## EXCERPTED RECORDS:
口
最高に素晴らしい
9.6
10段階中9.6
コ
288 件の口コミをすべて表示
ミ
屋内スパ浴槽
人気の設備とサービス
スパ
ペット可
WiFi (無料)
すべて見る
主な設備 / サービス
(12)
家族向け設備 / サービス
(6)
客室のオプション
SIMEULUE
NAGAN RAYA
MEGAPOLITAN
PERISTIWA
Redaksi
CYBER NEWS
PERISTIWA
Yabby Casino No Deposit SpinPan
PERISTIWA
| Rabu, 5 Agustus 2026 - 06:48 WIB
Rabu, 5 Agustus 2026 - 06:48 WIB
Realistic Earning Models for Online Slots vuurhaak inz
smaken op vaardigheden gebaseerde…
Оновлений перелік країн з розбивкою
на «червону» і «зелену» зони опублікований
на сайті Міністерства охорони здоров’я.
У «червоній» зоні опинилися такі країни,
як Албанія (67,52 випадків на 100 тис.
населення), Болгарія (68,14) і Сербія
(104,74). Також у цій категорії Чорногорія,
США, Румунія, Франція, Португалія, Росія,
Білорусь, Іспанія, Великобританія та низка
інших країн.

---

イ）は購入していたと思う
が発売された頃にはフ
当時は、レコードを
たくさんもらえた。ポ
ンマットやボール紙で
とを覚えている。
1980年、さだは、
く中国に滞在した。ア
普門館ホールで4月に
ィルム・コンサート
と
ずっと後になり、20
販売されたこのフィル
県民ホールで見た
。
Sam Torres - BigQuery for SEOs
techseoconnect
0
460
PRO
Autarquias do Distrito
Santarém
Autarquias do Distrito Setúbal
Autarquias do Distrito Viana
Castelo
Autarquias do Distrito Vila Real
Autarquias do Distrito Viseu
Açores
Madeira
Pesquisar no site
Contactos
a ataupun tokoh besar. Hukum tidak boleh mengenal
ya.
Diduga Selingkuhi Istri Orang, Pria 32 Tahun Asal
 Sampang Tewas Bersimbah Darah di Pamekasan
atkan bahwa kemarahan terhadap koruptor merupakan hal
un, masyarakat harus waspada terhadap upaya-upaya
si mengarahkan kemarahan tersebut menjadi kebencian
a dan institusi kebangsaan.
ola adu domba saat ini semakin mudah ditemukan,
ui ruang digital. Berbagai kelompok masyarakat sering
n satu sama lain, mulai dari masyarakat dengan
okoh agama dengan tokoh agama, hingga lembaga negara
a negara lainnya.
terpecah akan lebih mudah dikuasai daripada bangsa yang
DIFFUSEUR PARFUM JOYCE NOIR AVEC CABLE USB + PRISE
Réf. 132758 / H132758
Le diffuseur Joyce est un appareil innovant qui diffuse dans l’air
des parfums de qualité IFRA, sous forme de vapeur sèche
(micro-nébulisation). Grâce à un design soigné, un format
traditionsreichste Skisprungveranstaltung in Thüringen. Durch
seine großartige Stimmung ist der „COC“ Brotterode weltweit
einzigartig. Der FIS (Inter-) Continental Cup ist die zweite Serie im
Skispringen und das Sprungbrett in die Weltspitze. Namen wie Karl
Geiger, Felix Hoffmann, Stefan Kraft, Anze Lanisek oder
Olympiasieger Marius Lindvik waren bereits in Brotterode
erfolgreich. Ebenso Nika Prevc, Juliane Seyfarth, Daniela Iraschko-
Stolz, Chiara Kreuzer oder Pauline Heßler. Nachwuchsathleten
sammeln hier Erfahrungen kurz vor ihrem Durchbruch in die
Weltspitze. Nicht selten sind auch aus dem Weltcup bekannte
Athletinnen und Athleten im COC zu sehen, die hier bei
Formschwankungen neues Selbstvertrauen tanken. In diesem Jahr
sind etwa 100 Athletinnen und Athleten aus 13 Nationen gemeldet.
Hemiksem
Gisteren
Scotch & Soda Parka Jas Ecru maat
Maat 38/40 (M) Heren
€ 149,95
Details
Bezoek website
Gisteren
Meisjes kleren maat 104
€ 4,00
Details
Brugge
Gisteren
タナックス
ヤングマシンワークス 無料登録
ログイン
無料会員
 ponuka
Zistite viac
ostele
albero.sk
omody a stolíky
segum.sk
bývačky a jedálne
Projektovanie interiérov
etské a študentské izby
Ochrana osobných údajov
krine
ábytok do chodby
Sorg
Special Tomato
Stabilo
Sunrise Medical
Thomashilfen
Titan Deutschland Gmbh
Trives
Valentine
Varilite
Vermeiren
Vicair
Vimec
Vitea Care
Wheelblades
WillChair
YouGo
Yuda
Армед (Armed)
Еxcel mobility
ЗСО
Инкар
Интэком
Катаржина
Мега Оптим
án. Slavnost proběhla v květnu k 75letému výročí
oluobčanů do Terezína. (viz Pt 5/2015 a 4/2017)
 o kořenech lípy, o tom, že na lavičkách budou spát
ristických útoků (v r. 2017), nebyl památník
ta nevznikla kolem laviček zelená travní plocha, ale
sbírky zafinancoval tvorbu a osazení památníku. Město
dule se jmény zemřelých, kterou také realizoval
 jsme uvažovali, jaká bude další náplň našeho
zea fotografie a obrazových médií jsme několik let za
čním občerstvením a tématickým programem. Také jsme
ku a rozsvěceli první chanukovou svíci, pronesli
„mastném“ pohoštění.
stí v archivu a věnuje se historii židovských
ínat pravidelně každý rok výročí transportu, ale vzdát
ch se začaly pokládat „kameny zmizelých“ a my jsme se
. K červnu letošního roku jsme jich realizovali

---

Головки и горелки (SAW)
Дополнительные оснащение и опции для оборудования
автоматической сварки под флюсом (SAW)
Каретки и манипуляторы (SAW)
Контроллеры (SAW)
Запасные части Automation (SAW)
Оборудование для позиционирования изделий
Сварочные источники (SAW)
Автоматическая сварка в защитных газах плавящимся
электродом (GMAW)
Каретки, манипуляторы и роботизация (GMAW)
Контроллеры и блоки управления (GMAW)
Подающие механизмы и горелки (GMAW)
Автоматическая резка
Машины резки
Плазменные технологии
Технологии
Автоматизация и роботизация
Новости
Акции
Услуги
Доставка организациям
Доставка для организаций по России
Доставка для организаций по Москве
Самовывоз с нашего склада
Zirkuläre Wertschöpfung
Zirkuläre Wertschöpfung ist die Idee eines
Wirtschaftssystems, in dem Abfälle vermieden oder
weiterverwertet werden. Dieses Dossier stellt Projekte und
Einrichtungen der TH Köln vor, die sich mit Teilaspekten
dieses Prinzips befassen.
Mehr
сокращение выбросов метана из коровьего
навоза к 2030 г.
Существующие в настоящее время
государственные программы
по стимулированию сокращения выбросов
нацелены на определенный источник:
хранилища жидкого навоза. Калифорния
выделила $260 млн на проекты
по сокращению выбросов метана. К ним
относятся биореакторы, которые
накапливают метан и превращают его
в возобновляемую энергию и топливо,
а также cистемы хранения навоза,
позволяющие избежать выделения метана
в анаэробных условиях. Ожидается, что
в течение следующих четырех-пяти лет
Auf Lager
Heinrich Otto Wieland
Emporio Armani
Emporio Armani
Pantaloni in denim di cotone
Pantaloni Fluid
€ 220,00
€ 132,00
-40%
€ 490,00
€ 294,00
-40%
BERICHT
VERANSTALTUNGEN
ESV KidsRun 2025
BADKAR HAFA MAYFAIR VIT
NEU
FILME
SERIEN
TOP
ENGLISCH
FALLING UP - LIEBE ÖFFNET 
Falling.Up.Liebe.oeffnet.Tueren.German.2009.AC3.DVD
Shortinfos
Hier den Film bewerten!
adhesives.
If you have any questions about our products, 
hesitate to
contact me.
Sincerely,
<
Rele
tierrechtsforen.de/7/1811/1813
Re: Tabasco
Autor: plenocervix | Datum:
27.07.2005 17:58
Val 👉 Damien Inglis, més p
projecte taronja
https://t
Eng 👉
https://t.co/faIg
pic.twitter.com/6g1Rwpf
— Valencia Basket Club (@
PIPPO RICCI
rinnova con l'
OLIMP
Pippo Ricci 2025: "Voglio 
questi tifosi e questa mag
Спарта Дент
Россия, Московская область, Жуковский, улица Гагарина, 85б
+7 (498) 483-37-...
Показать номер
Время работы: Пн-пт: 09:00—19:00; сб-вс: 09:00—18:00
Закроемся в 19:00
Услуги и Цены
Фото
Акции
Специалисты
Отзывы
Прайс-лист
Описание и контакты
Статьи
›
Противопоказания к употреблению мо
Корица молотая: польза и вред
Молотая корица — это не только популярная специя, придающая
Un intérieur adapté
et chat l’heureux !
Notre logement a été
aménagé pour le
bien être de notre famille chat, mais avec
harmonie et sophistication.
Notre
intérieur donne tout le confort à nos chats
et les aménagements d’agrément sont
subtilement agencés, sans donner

## REQUEST:
Which lines in the data above contain the word "навоза"? List each of those lines in full.

## RESPONSE FOR THIS EXERCISE:
навоза к 2030 г.
хранилища жидкого навоза. Калифорния
а также cистемы хранения навоза,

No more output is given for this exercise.